“Tell me as soon as I’ve entered a bad value in the key. Why should I have to go back and pore over my entry to figure out which letter or number I’ve screwed up? You’re the computer, remember? This is what you’re good at.”
Err… if you did that then people would be able to guess the key using trial and error one character at a time.
Dare I ask if you modified the serials you provided at the top of the post? I mean, not to imply that such a thing would be, basically, distributing serials, but… uh…

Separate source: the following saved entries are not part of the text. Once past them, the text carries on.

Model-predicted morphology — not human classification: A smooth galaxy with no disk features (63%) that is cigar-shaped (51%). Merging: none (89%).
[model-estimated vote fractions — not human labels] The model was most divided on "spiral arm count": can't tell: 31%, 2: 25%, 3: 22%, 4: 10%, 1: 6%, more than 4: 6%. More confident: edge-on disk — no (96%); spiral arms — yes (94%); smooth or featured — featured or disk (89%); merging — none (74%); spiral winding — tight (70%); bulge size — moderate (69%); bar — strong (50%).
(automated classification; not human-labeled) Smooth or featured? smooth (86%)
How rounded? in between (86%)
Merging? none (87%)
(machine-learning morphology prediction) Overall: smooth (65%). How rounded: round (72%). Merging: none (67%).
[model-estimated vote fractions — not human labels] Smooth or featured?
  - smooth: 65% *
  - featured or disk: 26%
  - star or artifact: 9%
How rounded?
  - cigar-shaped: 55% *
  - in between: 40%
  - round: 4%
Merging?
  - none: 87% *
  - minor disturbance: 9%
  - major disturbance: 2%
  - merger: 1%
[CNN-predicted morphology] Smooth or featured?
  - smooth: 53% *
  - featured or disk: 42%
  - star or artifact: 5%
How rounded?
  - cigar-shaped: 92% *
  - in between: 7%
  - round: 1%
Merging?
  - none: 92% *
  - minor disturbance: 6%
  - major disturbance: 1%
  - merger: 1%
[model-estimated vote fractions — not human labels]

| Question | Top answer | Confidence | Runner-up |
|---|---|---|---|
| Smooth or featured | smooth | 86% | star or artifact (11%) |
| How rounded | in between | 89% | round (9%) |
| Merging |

If you’re going to implement multiple text entry boxes that automatically focus on the next field when the current field is filled, don’t make it insanely stupid to go back and EDIT a previous field. I’ve had to enter registration keys that automatically moved focus to the next field when then current field had 5 characters in it. A mistyped 5th character means you can NEVER go back and edit that field (not without some fancy, stupid fast keyboard tricks to hit delete or something before the focus changes).

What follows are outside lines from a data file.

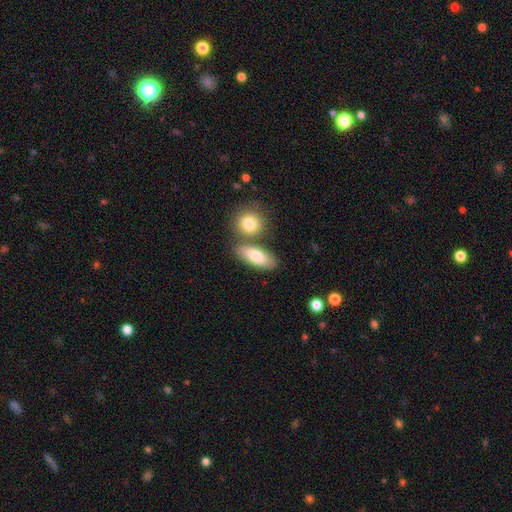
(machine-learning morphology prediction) smooth 79%, featured or disk 15%, star or artifact 6%. Down the decision tree: how rounded — in between (78%); merging — none (64%).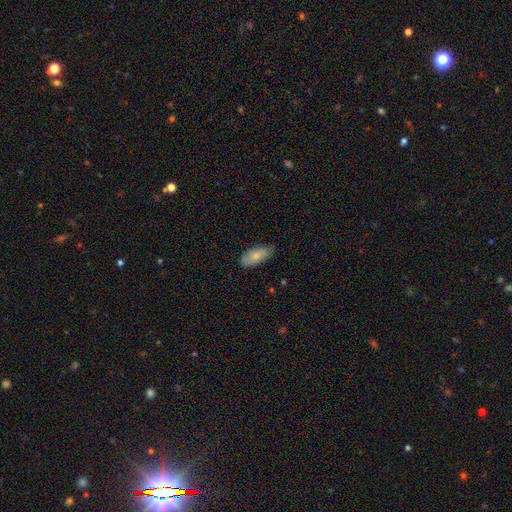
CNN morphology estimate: Smooth or featured? Predicted: smooth (p=0.81). How rounded? Predicted: in between (p=0.89). Merging? Predicted: none (p=0.73).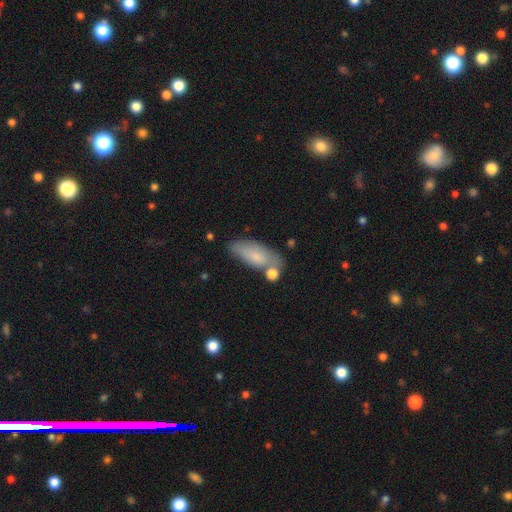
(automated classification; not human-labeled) Smooth or featured? smooth (76%)
How rounded? in between (77%)
Merging? none (60%)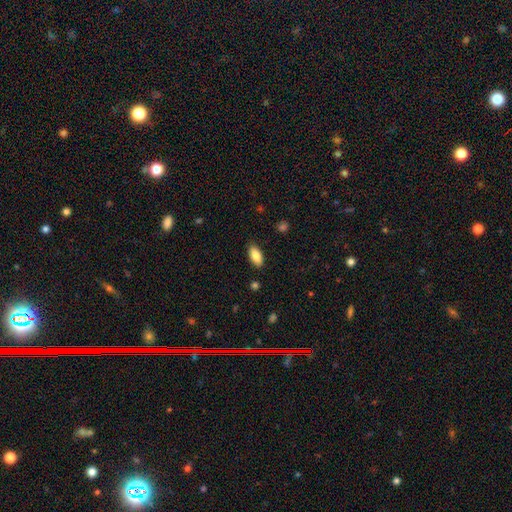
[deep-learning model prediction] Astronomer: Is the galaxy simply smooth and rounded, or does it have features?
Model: smooth — 85%.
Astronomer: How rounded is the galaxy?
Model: in between — 89%.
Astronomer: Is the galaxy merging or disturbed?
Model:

My favorite is shift-tab to backup to the last field, and it moves back to the current field because the last field is full. Who tested this crap?

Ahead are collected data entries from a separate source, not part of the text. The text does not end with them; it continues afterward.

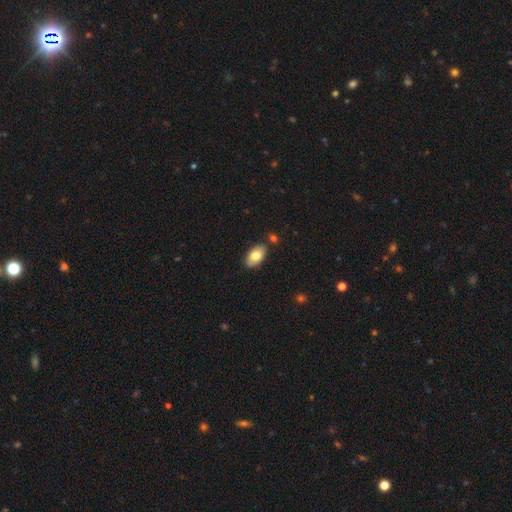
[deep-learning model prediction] Overall: smooth (78%). How rounded: in between (94%). Merging: none (81%).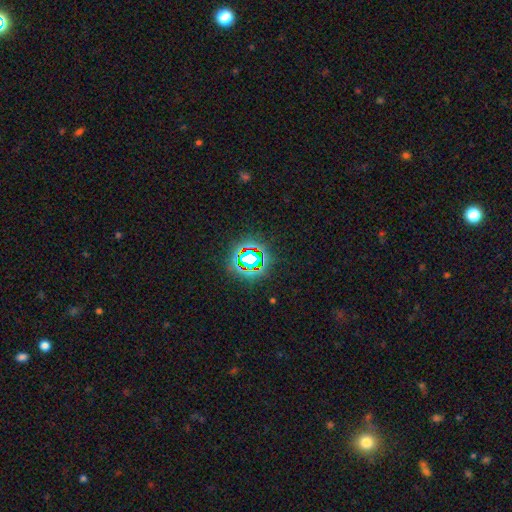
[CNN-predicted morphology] Overall: star or artifact (72%).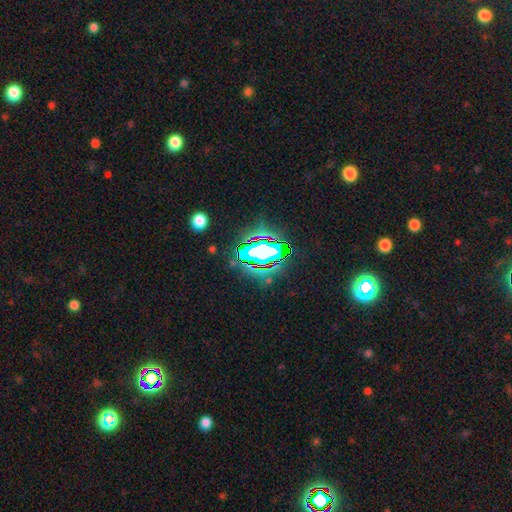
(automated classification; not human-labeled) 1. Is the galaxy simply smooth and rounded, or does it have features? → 60% star or artifact, 21% smooth, 19% featured or disk.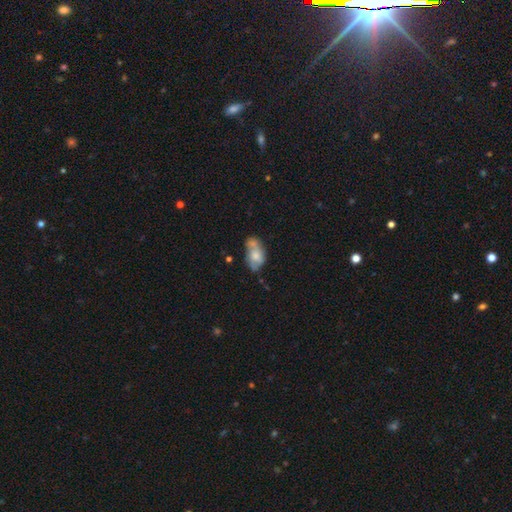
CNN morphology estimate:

Did you just give us a bunch of valid install keys? 
When serious organizations lock down software, they do it with hardware. In the old days it was a parallel port extender filled with epoxy, and today it’s USB keys. No CD key code to hassle with, and it can’t be posted to a forum and shared.
If you want to force the digital world into an 18th century view of property law (you know, can’t be copied and shared, it’s “property” that is non-the-less licensed, etc…) just make a physical key.
Or you could get Linux, and get on with life.
@J. Stoever-
“DOS and Unix, anyone?”
Microsoft actually purchased exclusive rights to 86-DOS in 1981.
As far as stealing from UNIX- After reading Jeff’s posts on virus protection being pretty much unnecessary if we’d all stop running as Admin… I can’t help but feel that Windows would be much better if they HAD. 
I like to keep my possessions to a minimum and so dispose of packaging and put CDs and DVDs into a carry case.
You can imagine my annoyance when my Vista and Office 2007 retail boxes wouldn’t let me peel off the serial number to stick into my carry case. It’s like a piece of plastic with a sticker on it is somehow my proof of purchase…
Don’t get me started on how Vista wants to reactivate every time I boot it natively on my Mac as opposed to being virtualed… (each switch effectively deactivates it and makes Microsoft think it’s been pirated onto yet another machine)
[)amien
The first thing I do is take a sharpie and write the key onto the cd.
For shareware my preferred key is the giant block of text that gets pasted in. And let the username and key be in the same block. After all, I am just going to paste it in from a registration email, and dont really want to spend time filling in multiple textboxes.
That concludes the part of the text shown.